28.1  Wednesday, Jan. 4  Comparative functional genomics of diapause: common physiological pathways and their connections with stress responses. RAGLAND, Gregory J.*; HAHN, Daniel A.; University of Notre Dame; University of Florida gragland@nd.edu

Many arthropods enter diapause, a state of developmental and metabolic suppression, to avoid exposure to harsh or resource-poor environments. Though diapause seems to be evolutionarily labile and has evolved independently many times, ad hoc, gene-by-gene inspection of expression data suggests that there are physiological commonalities. Moreover, these apparent commonalities in diapause include the expression of genes also implicated in various metabolic, stress, and aging responses, consistent with the ecological role of diapause in energy conservation and environmental buffering.

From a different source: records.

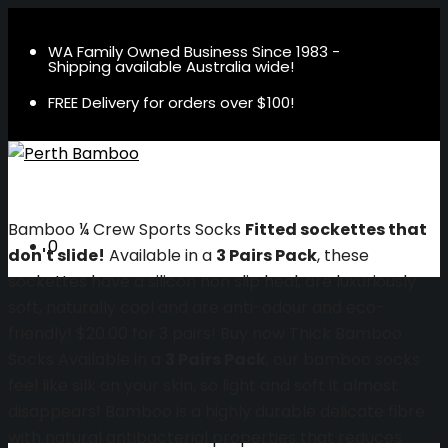
WA Family Owned Business Since 1983 -
Shipping available Australia wide!
FREE Delivery for orders over $100!
Bamboo ¼ Crew Sports Socks
Fitted sockettes that
0
don't slide!
Available in a
3 Pairs Pack
, these
sockettes have a silicon non slip heal, are luxuriously
soft, naturally cool and are anti-odour and eco-
friendly!
$20.00 for 3 pairs!
Buy now
Thick Bamboo
Socks
Available in a
3 Pairs Pack
, our bamboo socks
feel like silk on your skin, so light and soft it almost
disappears! Bamboo is a highly durable delicate fibre
with natural antibacterial properties that reduces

Here I use comparative genomic tools with transcript profiling data from several species to test: 1) whether a core set of physiological pathways or co-regulated gene sets unite diapause responses across insects, and 2) whether there is functional overlap between diapause-associated gene expression and expression patterns associated with several stress/aging responses characterized in Drosophila melanogaster. I discuss the common physiological features of diapause in the context of convergent and divergent selection pressures on environmental tolerance and synchronization of seasonal life histories.